Eugene Kapun <abacabadabac...@gmail.com> added the comment:

> > One solution is to check that so->mask didn't 
> > change as well. 
> 
> I saw that and agree it would make a tighter check, but haven't convinced 
> myself that it is necessary.

Without this check, it is possible that the comparison shrinks the table, so 
entry becomes out of bounds. However, if both so->table and so->mask didn't 
change then entry is still a pointer to one of table elements so it can be used 
safely.

> > Also, checking that refcnt > 1 is redundant 
> > because if entry->key == startkey then there 
> > are at least two references: one from entry->key 
> > and another from startkey.
> 
> It is a meaningful check.  We have our own INCREF
> and one for the key being in the table.  If the
> count is 1, then it means that the comparison
> check deleted the key from the table or replaced
> its value (see issue 1517).

If the comparison deleted or changed the key then the check entry->key == 
startkey would fail so refcnt check won't be reached. Checking refcounts is 
also bad because someone else may have references to the key.

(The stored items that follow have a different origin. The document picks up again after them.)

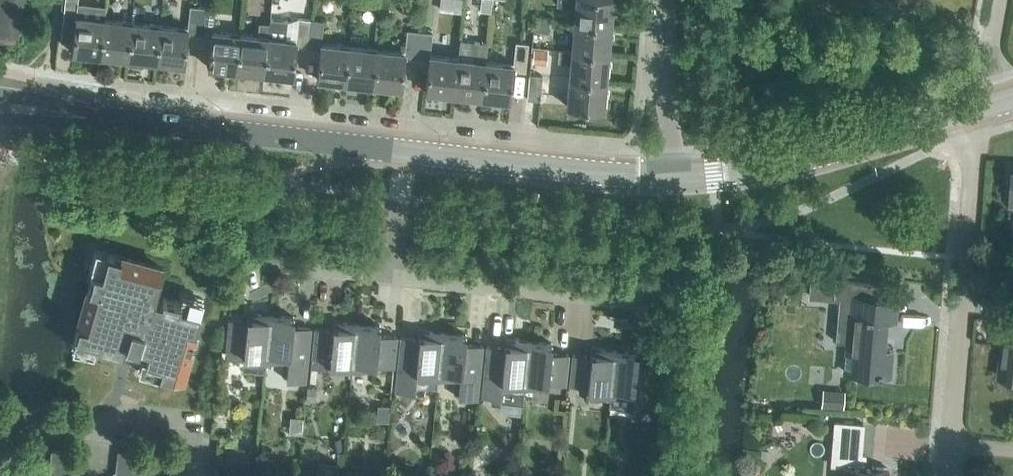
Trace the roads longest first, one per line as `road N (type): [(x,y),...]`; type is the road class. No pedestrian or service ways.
road 1 (residential): [(948,441),(982,108)]
road 2 (tertiary): [(406,154),(74,115)]
road 3 (tertiary): [(982,108),(777,166),(676,177)]
road 4 (residential): [(394,275),(674,302)]
road 5 (tertiary): [(676,177),(406,154)]
road 6 (residential): [(0,426),(105,436),(141,420),(205,424)]
road 7 (residential): [(676,177),(663,62),(667,0)]
road 8 (residential): [(236,259),(394,275)]
road 9 (residential): [(394,275),(406,154)]

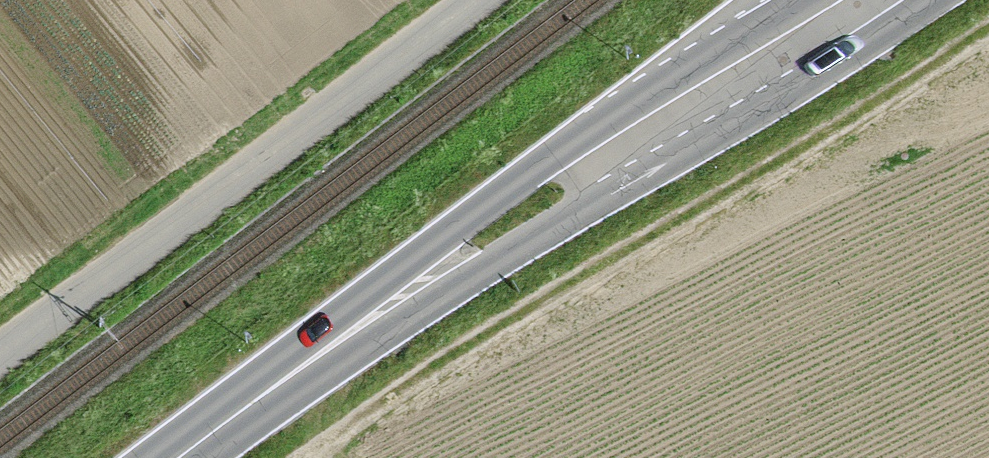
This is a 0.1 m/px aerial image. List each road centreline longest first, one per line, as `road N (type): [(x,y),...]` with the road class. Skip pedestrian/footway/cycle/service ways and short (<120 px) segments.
road 1 (track): [(988,27),(478,337),(300,457)]
road 2 (primary): [(183,457),(323,353),(853,0)]
road 3 (unclassified): [(0,349),(472,0)]

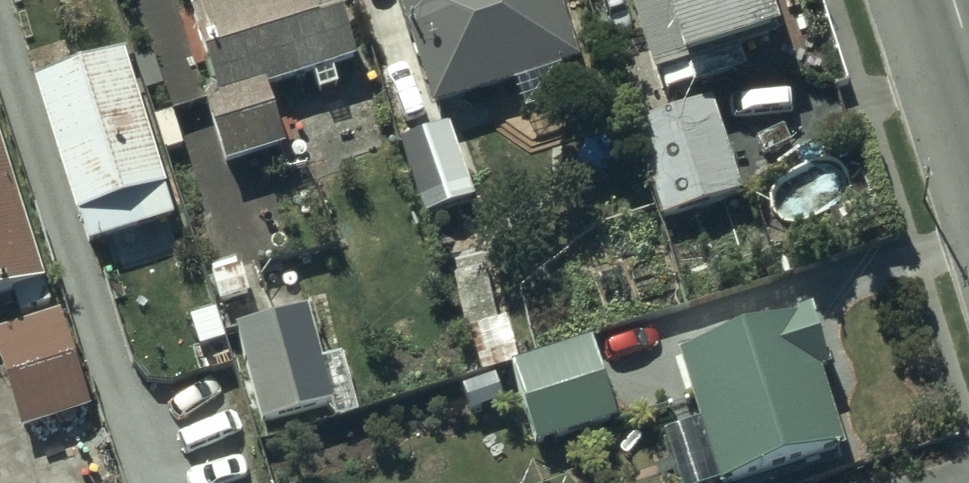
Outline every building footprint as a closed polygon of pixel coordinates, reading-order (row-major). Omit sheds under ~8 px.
[(227,167),(286,148),(268,92),(356,64),(341,17),(322,24),(314,0),(248,0),(193,18),(219,96),(205,100),(227,167)] [(421,109),(571,62),(552,0),(387,0),(421,109)] [(623,19),(648,12),(657,43),(663,65),(765,35),(754,0),(618,0),(623,19)] [(120,56),(25,85),(75,247),(170,217),(120,56)] [(711,102),(626,126),(651,215),(737,191),(711,102)] [(439,129),(394,144),(420,217),(464,202),(439,129)] [(6,292),(14,316),(49,304),(39,274),(33,277),(0,172),(0,294),(6,292)] [(228,329),(255,423),(330,402),(303,307),(228,329)] [(807,311),(677,355),(720,482),(725,482),(841,444),(817,372),(826,369),(807,311)] [(58,314),(0,333),(0,366),(21,432),(89,410),(58,314)] [(503,363),(528,445),(615,419),(590,337),(503,363)]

> I don't follow why you think keys is already deallocated.
> When assigned by PySequence_List() without a NULL return, the refcnt is one. 
> The call to PyObject_Repr(keys) does not change the refcnt of keys,
> so the Py_DECREF(keys) is correct.
Look at the code again. If listrepr happens to be NULL, you do Py_DECREF(keys) 
twice (this bug is only present in py3k branch).